Every year, thousands of people remember the past and take action to create a safer future and tackle ongoing prejudice and hatred. Six million Jewish people were tragically killed during the Holocaust. But genocides have occurred since in Cambodia, Bosnia, Darfur and Rwanda. 

When is Holocaust Memorial Day? 

Holocaust Memorial Day, the day of remembrance, takes place every year on January 27.

This marks the anniversary of when the largest Nazi concentration camp, Auschwitz-Birkenau, was liberated. 

After the Holocaust, genocide was recognised as a crime and the international has been battling every since to ensure this level of evil would never be allowed to happen again. 

What happened during the Holocaust? 

After the Nazis rose to power in Germany in 1933, they used propaganda to prevent German Jewish people having human and civil rights. 

The Holocaust, which is also known as The Shoah in Hebrew, was an attempt by the Nazis to to kill all Jewish people in Europe. 

In 1941, this became a plan known as The Final Solution to the Jewish Problem. 

Jewish people were killed by firing squads at death squads called Einsatzgruppen started to take hold in Eastern Europe and the Soviet Union. 

The first extermination camp, Chelmno in Poland, was then created and lead to the Nazis murdering on a huge scale between 1941 and 1945.

By the end of the Holocaust, six million Jewish men, women and children were killed in ghettos, mass-shootings, in concentration camps and extermination camps.

The Genocide in Cambodia from 1975 to 1979 also shocked the world, after the leader of the radical communist political party Khmer Rouge gained power following years of guerrilla warfare.

About two million people died from execution, disease, exhaustion and starvation. 

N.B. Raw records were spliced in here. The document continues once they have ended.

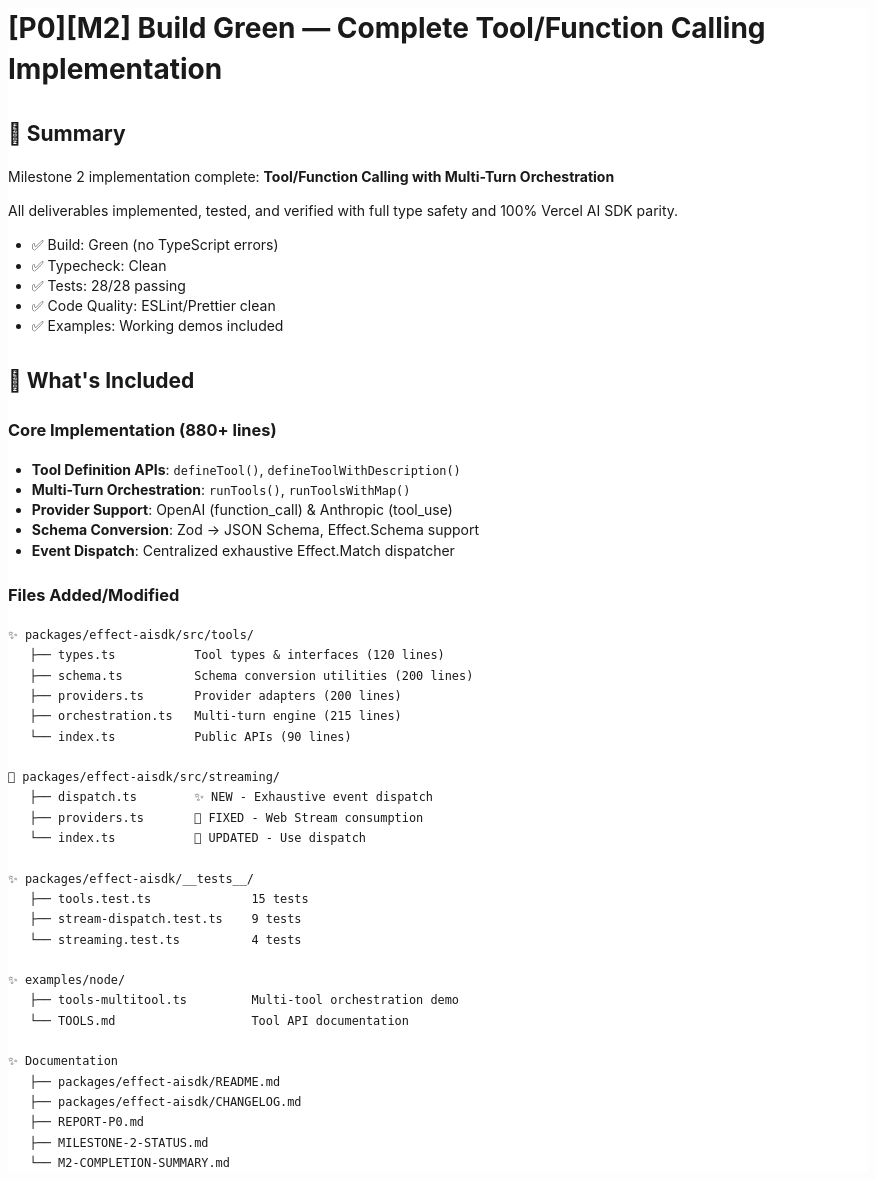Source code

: # [P0][M2] Build Green — Complete Tool/Function Calling Implementation

## 🎯 Summary

Milestone 2 implementation complete: **Tool/Function Calling with Multi-Turn Orchestration**

All deliverables implemented, tested, and verified with full type safety and 100% Vercel AI SDK parity.

- ✅ Build: Green (no TypeScript errors)
- ✅ Typecheck: Clean
- ✅ Tests: 28/28 passing
- ✅ Code Quality: ESLint/Prettier clean
- ✅ Examples: Working demos included

## 📝 What's Included

### Core Implementation (880+ lines)
- **Tool Definition APIs**: `defineTool()`, `defineToolWithDescription()`
- **Multi-Turn Orchestration**: `runTools()`, `runToolsWithMap()`
- **Provider Support**: OpenAI (function_call) & Anthropic (tool_use)
- **Schema Conversion**: Zod → JSON Schema, Effect.Schema support
- **Event Dispatch**: Centralized exhaustive Effect.Match dispatcher

### Files Added/Modified
```
✨ packages/effect-aisdk/src/tools/
   ├── types.ts           Tool types & interfaces (120 lines)
   ├── schema.ts          Schema conversion utilities (200 lines)
   ├── providers.ts       Provider adapters (200 lines)
   ├── orchestration.ts   Multi-turn engine (215 lines)
   └── index.ts           Public APIs (90 lines)

🔧 packages/effect-aisdk/src/streaming/
   ├── dispatch.ts        ✨ NEW - Exhaustive event dispatch
   ├── providers.ts       🔧 FIXED - Web Stream consumption
   └── index.ts           🔧 UPDATED - Use dispatch

✨ packages/effect-aisdk/__tests__/
   ├── tools.test.ts              15 tests
   ├── stream-dispatch.test.ts    9 tests
   └── streaming.test.ts          4 tests

✨ examples/node/
   ├── tools-multitool.ts         Multi-tool orchestration demo
   └── TOOLS.md                   Tool API documentation

✨ Documentation
   ├── packages/effect-aisdk/README.md
   ├── packages/effect-aisdk/CHANGELOG.md
   ├── REPORT-P0.md
   ├── MILESTONE-2-STATUS.md
   └── M2-COMPLETION-SUMMARY.md
```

In Rwanda, about one million Tutsis and moderate Hutus were murdered in 100 days in 1994. 

During the civil war in 1995, Bosnian Serb troops and paramilitaries marched into the town of Srebrenica and murdered 8,000 Muslim men and boys over the age of 12. 

A civil war also began in 2003 in Dafur, west Sudan, between the sedentary black African farmers and the lighter-skinned nomadic Arab population. 

The civil war resulted in the recorded deaths of about 400,000 people, although this figure could actually be higher, as up to 2.6 million people are still displaced and living in refugee camps in Darfur and Chad.